Examiner Local Editorial: Pepco’s public tantrum

Last week, the Maryland Public Service Commission wisely rejected Pepco’s request for a $68 million rate hike, allowing them a more modest rate hike. Pepco had already been fined $1 million last December for its poor record of reliability prior to the June 29 derecho. And the utility’s performance in the aftermath of that storm made it clear that the commissioners made the right call. However, this week, petulant Pepco officials warned that without more money, their already poor service would get even worse.

Locals have heard such veiled threats before. Metro has repeatedly warned that rail service would deteriorate unless the transit agency got more money for neglected maintenance and equipment upgrades. Such threats won them repeated fare hikes and, in 2008, a $1.5 billion federal subsidy, yet Metro’s service continues to get worse, not better.

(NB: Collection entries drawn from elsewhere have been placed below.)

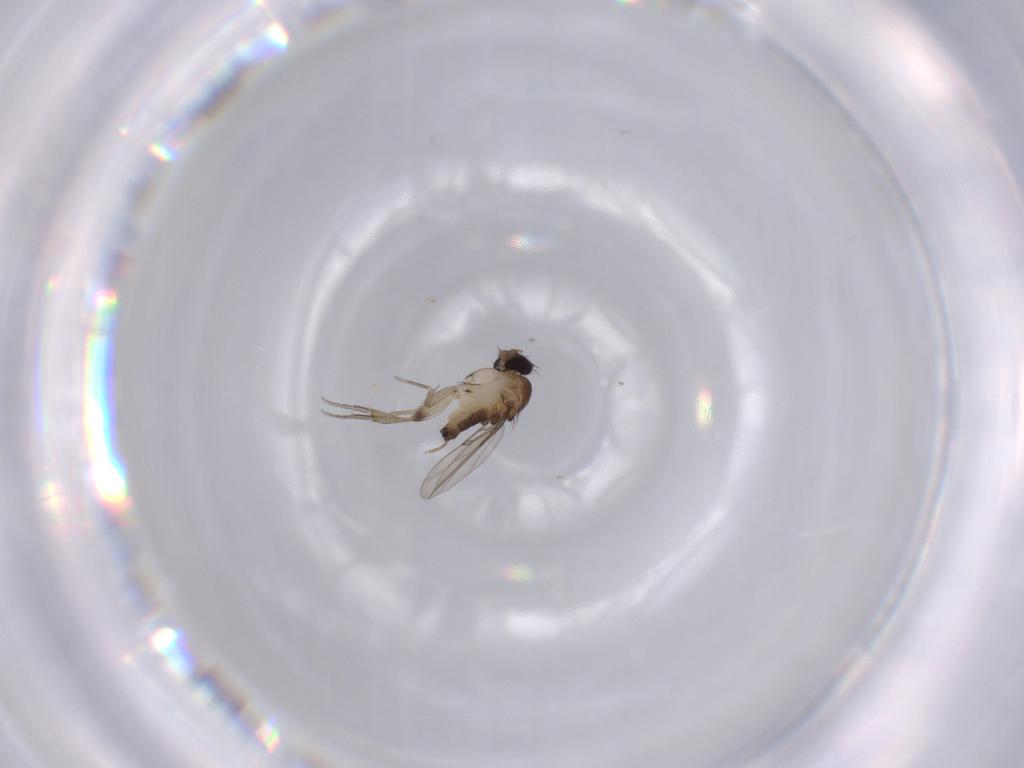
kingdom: Animalia
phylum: Arthropoda
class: Insecta
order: Diptera
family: Phoridae
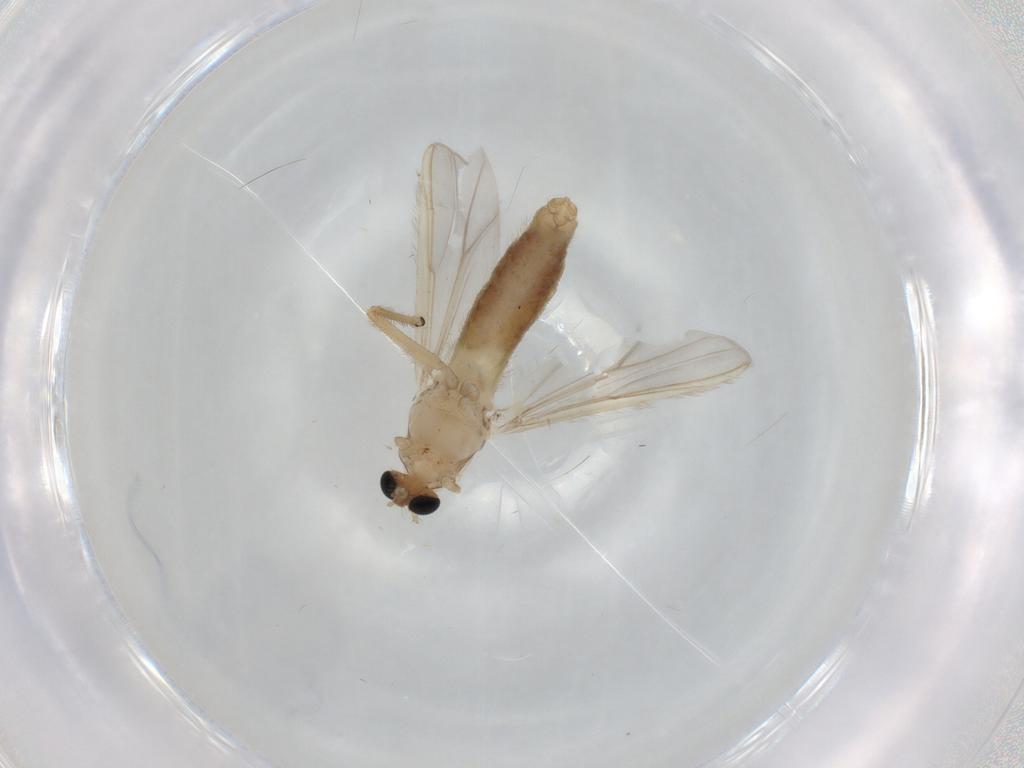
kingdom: Animalia
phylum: Arthropoda
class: Insecta
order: Diptera
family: Chironomidae
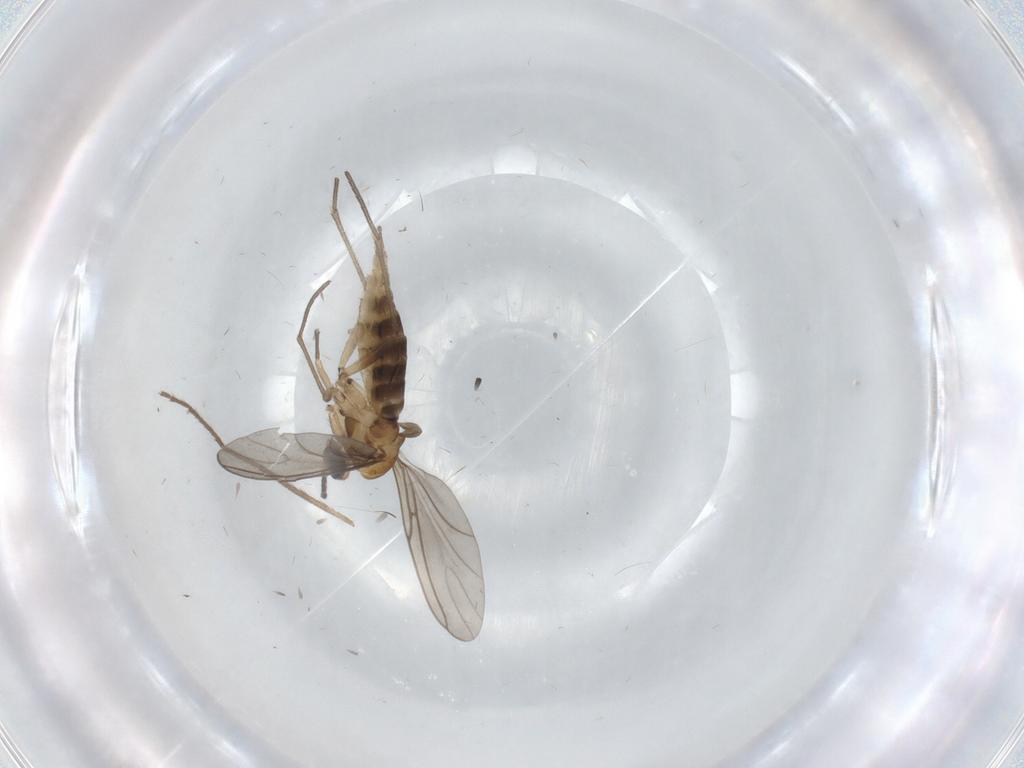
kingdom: Animalia
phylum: Arthropoda
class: Insecta
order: Diptera
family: Sciaridae
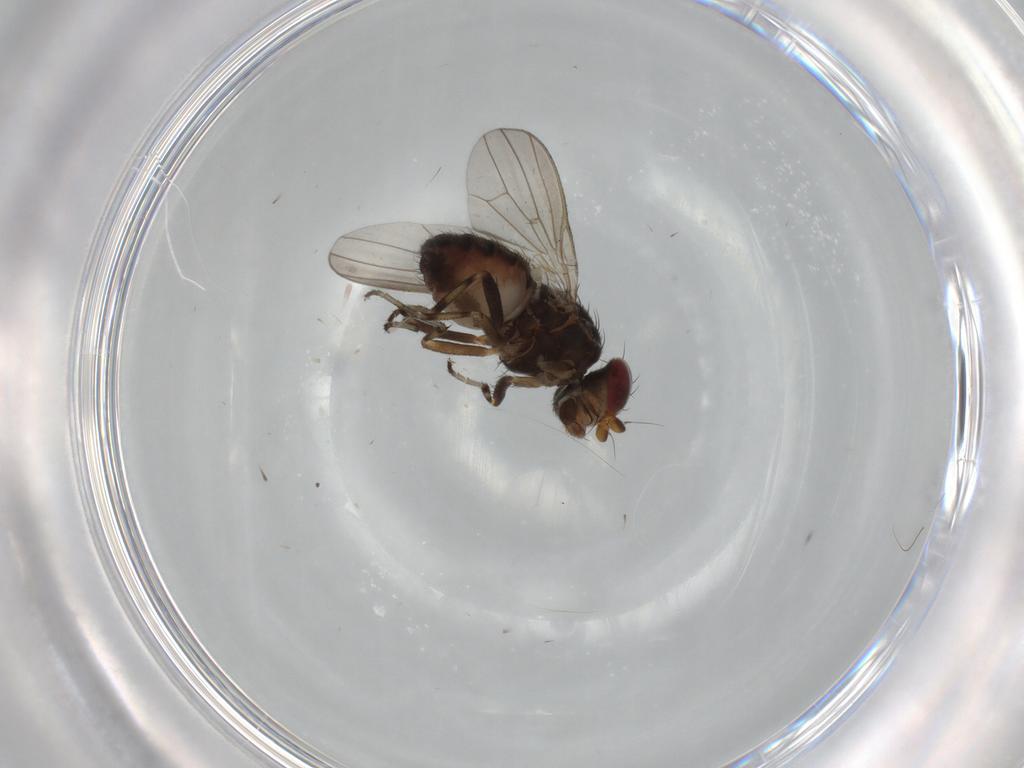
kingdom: Animalia
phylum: Arthropoda
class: Insecta
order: Diptera
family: Heleomyzidae
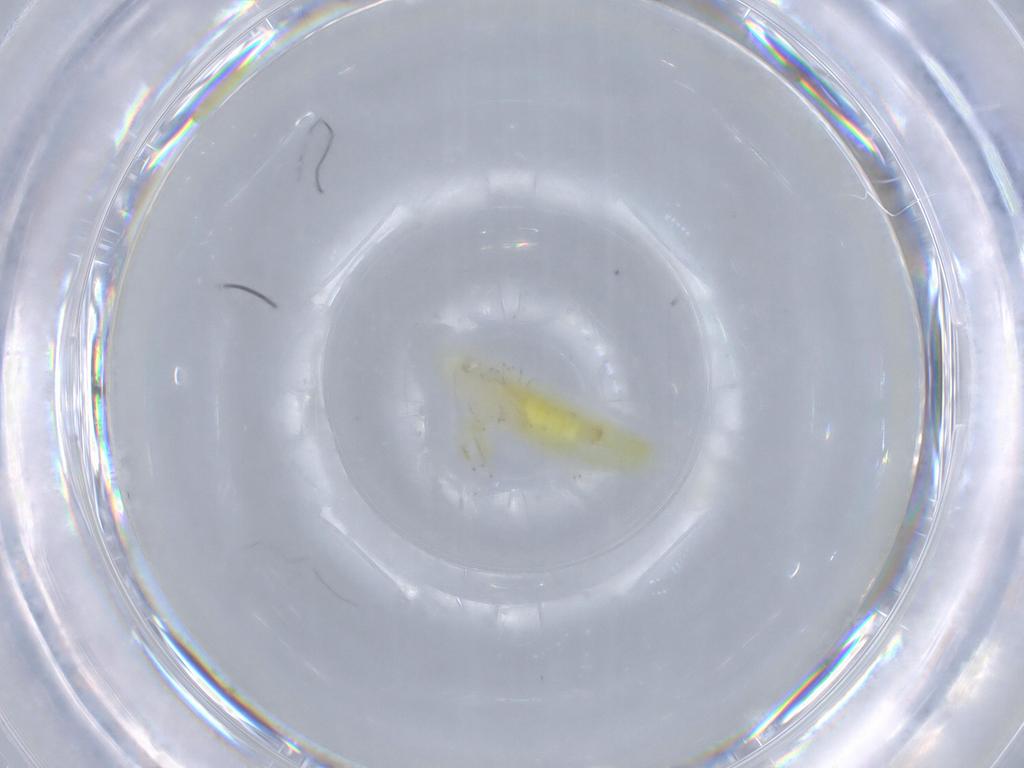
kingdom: Animalia
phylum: Arthropoda
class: Insecta
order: Hemiptera
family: Cicadellidae
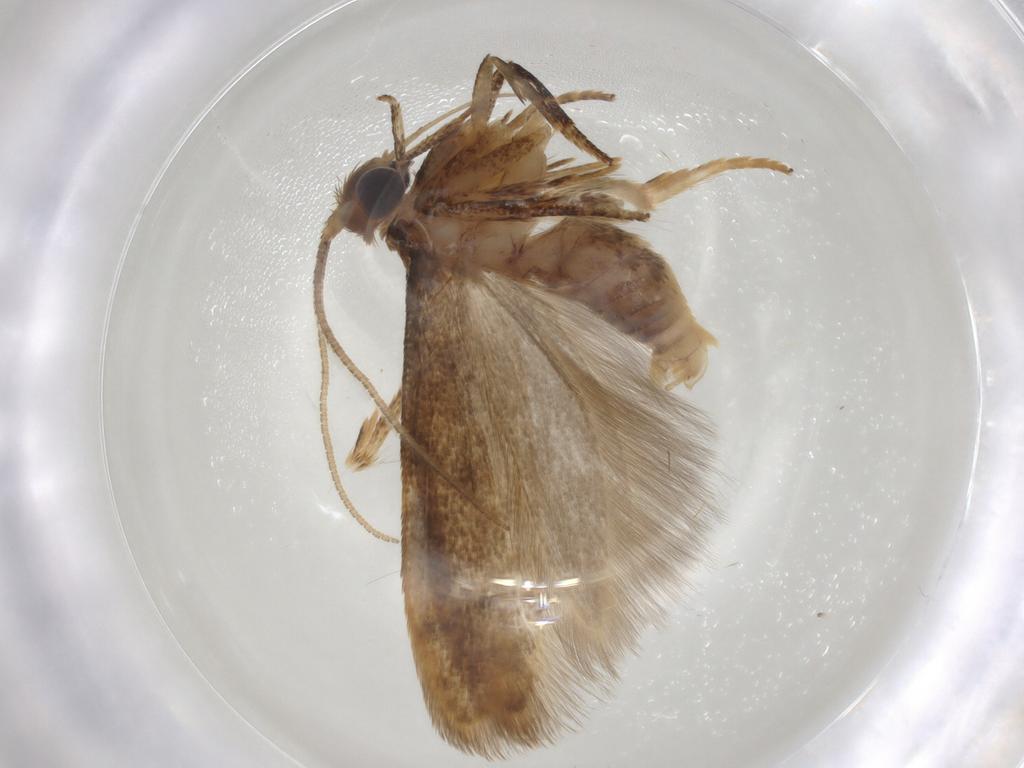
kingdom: Animalia
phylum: Arthropoda
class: Insecta
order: Lepidoptera
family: Blastobasidae
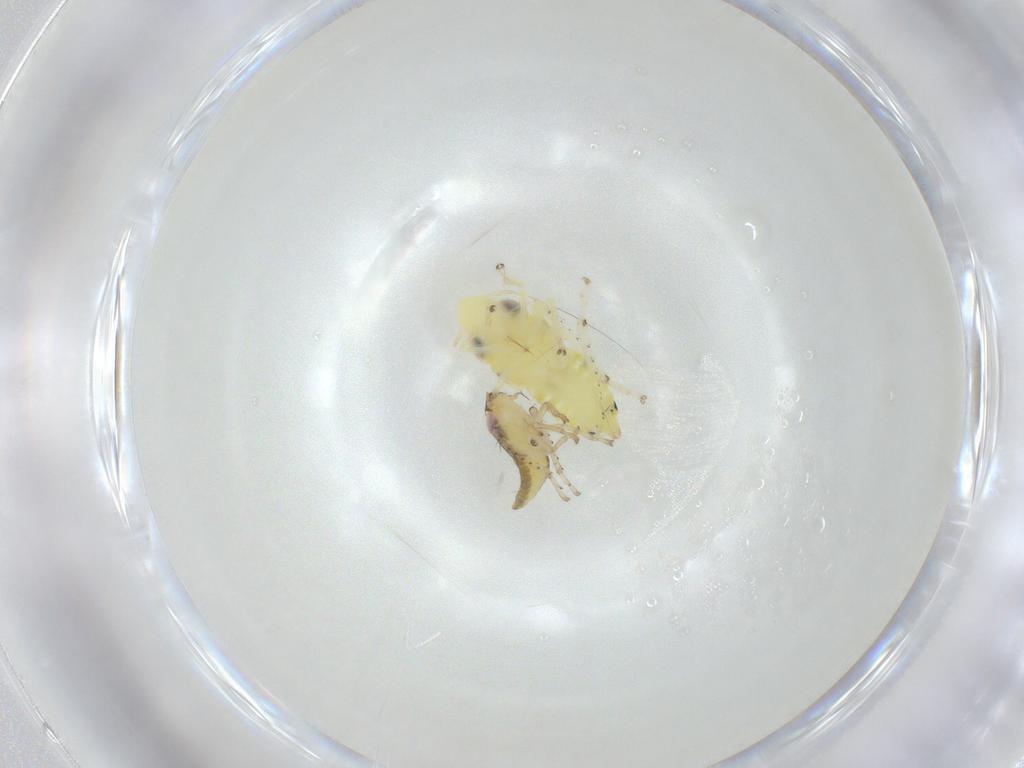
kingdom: Animalia
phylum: Arthropoda
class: Insecta
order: Hemiptera
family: Cicadellidae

District residents were told that DC Public School teachers needed higher salaries and bonuses before they could teach low-income students how to read and write. Educators got the extra cash but still haven’t delivered the higher test scores they promised.

Pepco, Metro, and DCPS have something in common. These government-protected monopolies believe they should be financially rewarded despite poor performance. It’s about time somebody drew the line.

That was easy to do in Pepco’s case because its record of reliability is damning. According to an analysis sent to the Montgomery County Council by Rep. Chris Van Hollen, D-Md., “Pepco has meaningfully underperformed its industry peers on a number of broadly accepted reliability metrics for most of the past decade.”

After the June 29 storm, Dominion in Virginia experienced more than twice as many outages as Pepco. But by the following Sunday, “Dominion had restored electricity to almost 60 percent of its customers … whereas Pepco had restored electricity to just over 20 percent,” Van Hollen noted. “It took Pepco until Wednesday, July 4, before its outage restoration percentage was on par with Dominion.”

This wasn’t dumb luck. Dominion had three times as many crews out removing trees and repairing downed power lines as Pepco. Dominion management negotiated mutual aid contracts with other power providers they could call on for help in an emergency.

After limiting Pepco’s rate increase to $18.1 million, the PSC’s job is far from over. State regulators should punish Pepco’s public tantrum with greater scrutiny and make sure the utility does not take its displeasure out on captive customers.